Grace Moore, Opinions Editor

You wake up, brush your teeth, go to school, come home from school, go to sleep, wake up, brush your teeth, go to school, come home from school, go to sleep, and again, and again, and one more time, and for the next four years of your life. Oh, the agony! 

Isn’t it exhausting? Aren’t you bored? Aren’t you tired? Well get this, the new and improved “faking sick” day: a mental health day. A sick day for the liberal! Each semester you have your pick of five days when you can choose to sit in your room feeling depressed and unproductive all day long! Then, tomorrow you can feel a little more behind and left out than you usually do because you missed a day of school. Talk about rad!

Ok, bit’s over. Too far. I’ll be real with you guys, mental health days are bleak. They suck. There is no way that a completely captive lifestyle of overworking the students of today can be solved with a few days off. If anything, mental health days make the cycle worse. They add more stress to students because they can set students behind on school work and make them more stressed than before. Also, the feeling of rotting in your bed doing nothing and being unproductive is painful to the very core of your body. 
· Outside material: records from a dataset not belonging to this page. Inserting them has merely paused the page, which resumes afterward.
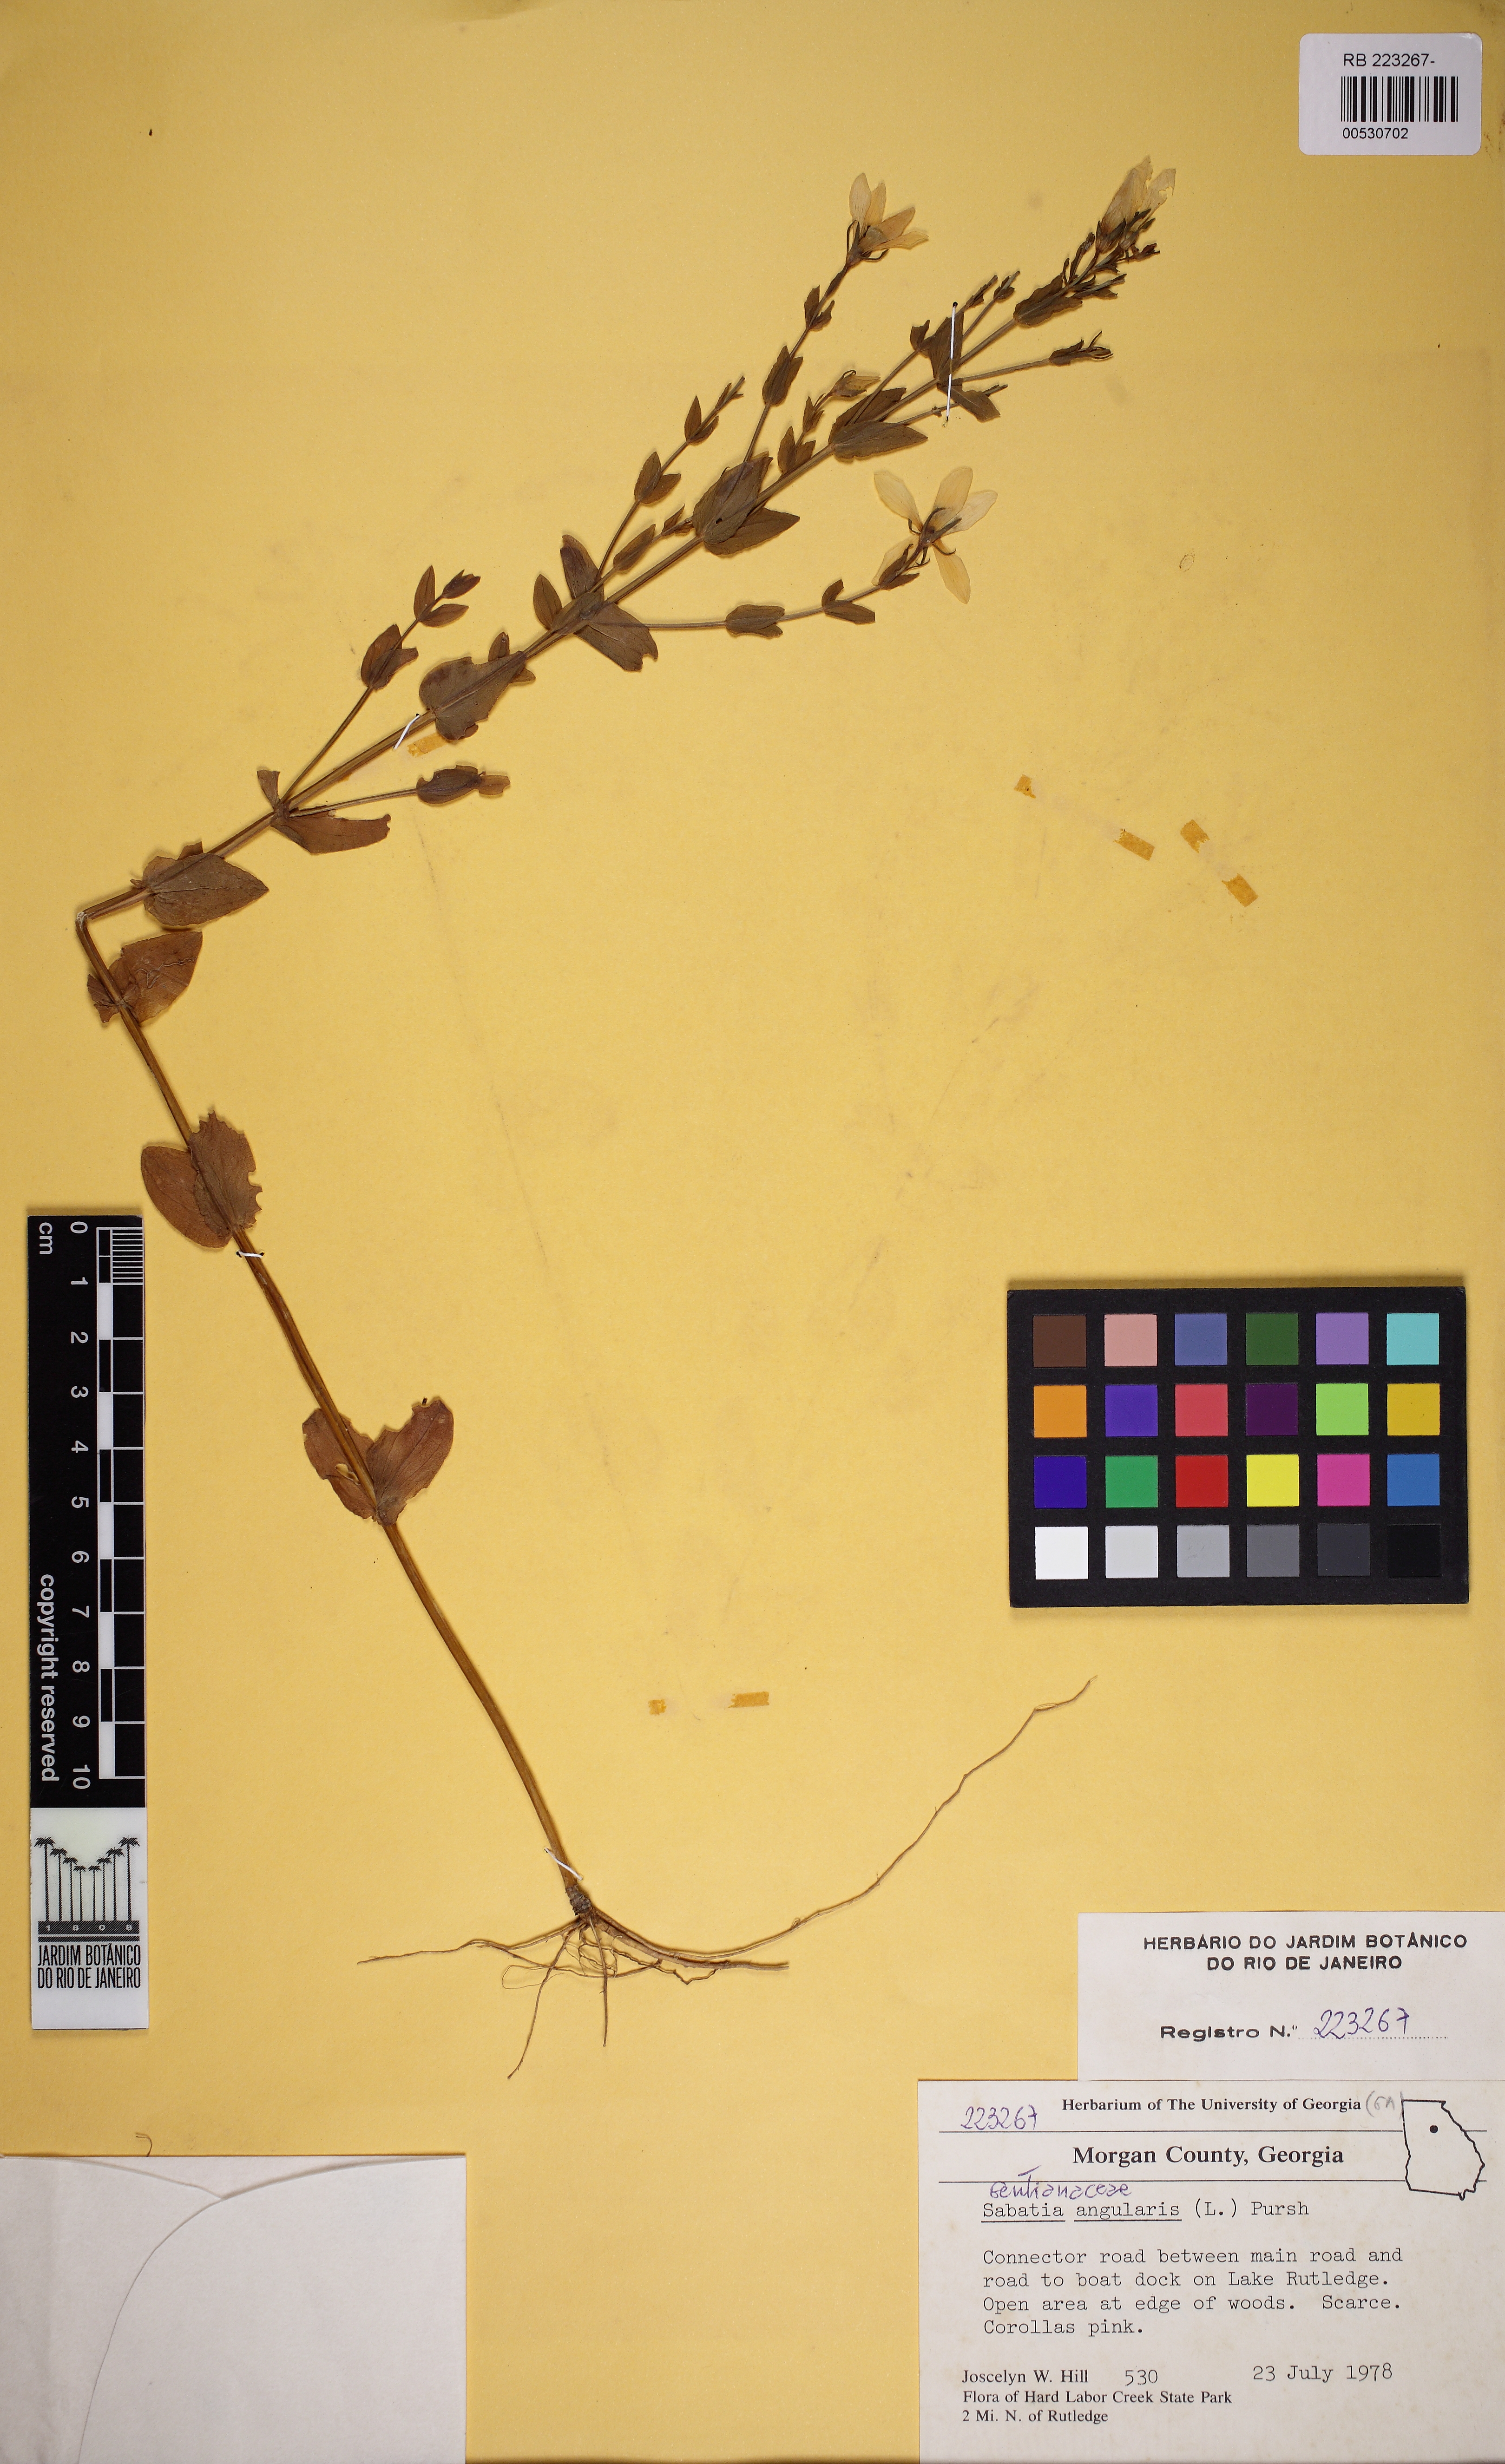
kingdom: Plantae
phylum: Tracheophyta
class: Magnoliopsida
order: Gentianales
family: Gentianaceae
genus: Sabatia
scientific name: Sabatia angularis
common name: Rose-pink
It would be nice to live in a world in which a day of rest is rejuvenating, but the sad fact of the matter is that we live in a society that values productivity over most other things. This leaves mental health days more damaging than helpful. What once was started as a real push to lower suicide and depression rates in children, has now been watered-down into letting children miss entire school days because it is simply too much. We’ve given up on providing more measures to help kids in school that we’ve just let them “sit out for a day.” 

It’s evident that kindergarten through twelfth grade administrations have found that the education system is not compatible with the brain chemistry of children and teenagers. Yet, after years of vainly trying to put little mental health signs around schools, they simply stopped trying, leaving students to flounder on their own with a few days off of school. It’s a small patch over a huge hole. If we continue to put these patches over the huge problem that is the American education system, we will lose the integrity of the system as a whole and leave kids equally, if not more, depressed than before. Losing the prestige of the education system is not something the United States can afford, as the wealth gap grows and grows each day. 

If our society is dependent completely on the education system, students will continue to suffer; it doesn’t matter how many “mental health days” they are given. The greater the push for mental health days grows, the further we stray from our path to help depression in children and teens, and the closer we become to a weak society that can not stand.